This works out to $3,750 per sq ft (psf) based on the combined strata area of 16,038 sq ft.

The portfolio is expected to attract strong interest due to the rarity of finding sizable adjoining strata shop space within the city centre. It is also a 999-year leasehold.

The tender for the commercial units closes on 18 August 2022.

 

9) REITs, large developers’ earnings to rebound

Moody’s Investors Service believes the credit quality of REITs and large property developers within Singapore will continue to be stable through 2023 amid the recovery of demand for commercial properties following the easing of COVID curbs.

“Higher retail sales and footfall following the easing of COVID curbs will reduce the need for rent rebates, which will support an earnings rebound at retail assets,” said Moody’s Analyst Yu Sheng Tay.

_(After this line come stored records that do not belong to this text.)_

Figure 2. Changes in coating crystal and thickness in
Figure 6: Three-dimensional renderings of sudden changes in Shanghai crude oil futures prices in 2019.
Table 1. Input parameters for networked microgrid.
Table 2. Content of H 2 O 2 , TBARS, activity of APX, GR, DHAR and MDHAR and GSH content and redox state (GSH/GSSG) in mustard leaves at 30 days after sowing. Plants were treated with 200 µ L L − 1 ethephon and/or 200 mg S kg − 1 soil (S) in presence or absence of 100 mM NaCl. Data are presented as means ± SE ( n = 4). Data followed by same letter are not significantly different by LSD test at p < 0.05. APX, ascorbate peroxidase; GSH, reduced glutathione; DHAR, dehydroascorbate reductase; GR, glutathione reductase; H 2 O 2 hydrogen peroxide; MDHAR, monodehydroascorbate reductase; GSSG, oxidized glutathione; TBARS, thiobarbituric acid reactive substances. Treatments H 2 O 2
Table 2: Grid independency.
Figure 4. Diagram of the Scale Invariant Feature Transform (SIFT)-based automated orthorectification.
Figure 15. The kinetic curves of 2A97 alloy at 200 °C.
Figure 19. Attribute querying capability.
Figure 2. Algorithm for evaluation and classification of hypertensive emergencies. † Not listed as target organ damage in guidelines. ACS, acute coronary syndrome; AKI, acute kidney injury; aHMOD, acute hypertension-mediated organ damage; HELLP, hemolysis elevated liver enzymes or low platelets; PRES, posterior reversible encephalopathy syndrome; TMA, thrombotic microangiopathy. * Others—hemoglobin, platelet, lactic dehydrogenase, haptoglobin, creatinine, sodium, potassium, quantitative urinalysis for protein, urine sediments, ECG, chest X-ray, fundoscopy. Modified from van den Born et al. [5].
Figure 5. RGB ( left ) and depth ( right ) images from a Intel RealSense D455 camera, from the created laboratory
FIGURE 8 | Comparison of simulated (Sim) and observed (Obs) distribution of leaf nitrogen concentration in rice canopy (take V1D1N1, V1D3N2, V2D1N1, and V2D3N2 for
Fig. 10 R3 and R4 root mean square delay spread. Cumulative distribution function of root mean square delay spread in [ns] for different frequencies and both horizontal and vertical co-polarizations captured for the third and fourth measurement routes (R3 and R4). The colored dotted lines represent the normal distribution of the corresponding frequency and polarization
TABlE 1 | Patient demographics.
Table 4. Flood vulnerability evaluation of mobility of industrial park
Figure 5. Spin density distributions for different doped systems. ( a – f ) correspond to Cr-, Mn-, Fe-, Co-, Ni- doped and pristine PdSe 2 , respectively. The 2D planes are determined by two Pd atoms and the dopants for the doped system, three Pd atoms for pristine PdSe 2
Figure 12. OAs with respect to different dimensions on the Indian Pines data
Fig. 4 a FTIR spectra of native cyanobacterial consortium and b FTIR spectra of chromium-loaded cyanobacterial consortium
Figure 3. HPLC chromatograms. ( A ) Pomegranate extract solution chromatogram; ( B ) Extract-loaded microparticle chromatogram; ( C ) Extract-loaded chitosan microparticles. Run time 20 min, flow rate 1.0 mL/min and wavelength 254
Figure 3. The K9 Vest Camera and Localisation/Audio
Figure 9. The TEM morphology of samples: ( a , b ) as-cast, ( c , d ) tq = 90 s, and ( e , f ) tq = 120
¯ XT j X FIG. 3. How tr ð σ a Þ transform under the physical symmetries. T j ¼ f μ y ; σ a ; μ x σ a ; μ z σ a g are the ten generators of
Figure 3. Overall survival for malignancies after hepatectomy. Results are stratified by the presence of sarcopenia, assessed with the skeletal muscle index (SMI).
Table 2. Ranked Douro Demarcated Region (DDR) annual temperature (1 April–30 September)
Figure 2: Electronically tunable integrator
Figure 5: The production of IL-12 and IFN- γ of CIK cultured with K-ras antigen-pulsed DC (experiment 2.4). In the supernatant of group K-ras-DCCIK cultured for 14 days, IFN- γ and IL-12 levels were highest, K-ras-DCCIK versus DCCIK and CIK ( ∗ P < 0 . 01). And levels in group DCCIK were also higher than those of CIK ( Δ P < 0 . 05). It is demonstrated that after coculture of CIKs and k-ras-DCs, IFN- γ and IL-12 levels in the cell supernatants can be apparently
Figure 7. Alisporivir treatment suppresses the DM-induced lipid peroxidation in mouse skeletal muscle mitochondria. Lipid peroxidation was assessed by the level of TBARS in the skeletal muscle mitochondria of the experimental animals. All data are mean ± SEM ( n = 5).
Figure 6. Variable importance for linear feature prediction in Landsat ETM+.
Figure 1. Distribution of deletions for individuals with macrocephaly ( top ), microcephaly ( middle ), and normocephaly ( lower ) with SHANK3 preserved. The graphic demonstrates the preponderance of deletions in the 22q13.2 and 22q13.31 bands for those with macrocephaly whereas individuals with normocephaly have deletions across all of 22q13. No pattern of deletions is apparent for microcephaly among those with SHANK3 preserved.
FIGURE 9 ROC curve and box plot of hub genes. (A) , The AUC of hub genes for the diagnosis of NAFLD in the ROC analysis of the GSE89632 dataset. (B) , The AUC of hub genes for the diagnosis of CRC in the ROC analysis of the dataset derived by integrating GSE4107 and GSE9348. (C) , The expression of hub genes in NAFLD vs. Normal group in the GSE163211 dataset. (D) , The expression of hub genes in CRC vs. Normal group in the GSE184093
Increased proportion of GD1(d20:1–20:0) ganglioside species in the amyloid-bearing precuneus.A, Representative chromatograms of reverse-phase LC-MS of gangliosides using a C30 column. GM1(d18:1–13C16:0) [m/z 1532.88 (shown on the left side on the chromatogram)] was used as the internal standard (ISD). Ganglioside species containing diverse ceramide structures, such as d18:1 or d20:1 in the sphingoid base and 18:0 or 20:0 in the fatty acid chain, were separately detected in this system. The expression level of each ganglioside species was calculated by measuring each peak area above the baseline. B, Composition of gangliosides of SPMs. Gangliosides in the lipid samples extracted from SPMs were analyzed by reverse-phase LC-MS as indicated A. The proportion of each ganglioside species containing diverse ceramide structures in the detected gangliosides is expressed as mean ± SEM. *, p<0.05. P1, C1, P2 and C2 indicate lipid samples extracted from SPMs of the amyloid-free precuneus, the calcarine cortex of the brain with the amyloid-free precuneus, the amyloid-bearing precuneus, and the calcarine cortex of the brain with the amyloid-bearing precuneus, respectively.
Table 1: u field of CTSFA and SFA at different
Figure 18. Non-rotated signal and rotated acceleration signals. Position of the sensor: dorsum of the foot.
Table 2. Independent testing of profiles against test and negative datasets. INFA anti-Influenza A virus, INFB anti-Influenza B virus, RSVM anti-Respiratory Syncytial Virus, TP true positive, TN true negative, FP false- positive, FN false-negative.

“Office rents will also be bolstered by rising demand as employees return to office amid limited supply of new quality office assets.”

Among those well-positioned to capture the demand recovery are CapitaLand Integrated Commercial Trust, Mapletree Commercial Trust and Frasers Centrepoint Trust, said Moody’s.

City Developments, GuocoLand and UOL Group will also benefit considering their sizeable property portfolio and hospitality operations.

While inflation and rising interest rates may slow the pace of recovery next year, Moody’s still expects the earnings of REITs and large property developers to increase from 2022 to 2023.

 

10) Prime grade office rents up 1.1% in Q2 2022

Singapore saw prime grade office rents within the Raffles Place / Marina Bay area increase 1.1% quarter-on-quarter to $10.36 per sq ft per month (psf pm) on average in the second quarter of 2022, revealed Knight Frank.

This brought rental growth for the first half of 2022 at 2.3% and 3.8% since office rents bottomed out in the third quarter of 2021.

Knight Frank noted that the Raffles Place / Marina Bay precinct also registered healthy occupancy levels despite a limited supply of available office space, rising 1.5 percentage points quarter-on-quarter to 95.4%.

“Overall CBD occupancy levels also recorded improvement. In a reversal of downsizing decisions due to hybrid working, some firms are instead considering options such as restacking and reconfiguration to rejuvenate their office space for flexible working collaboration,” it said.

Looking ahead, Knight Frank expects office rents to grow between 3% and 5% for the whole of 2022. It also sees office leasing activity remaining firm throughout the year, given that up to 100% of employees are now allowed to return to the workplace.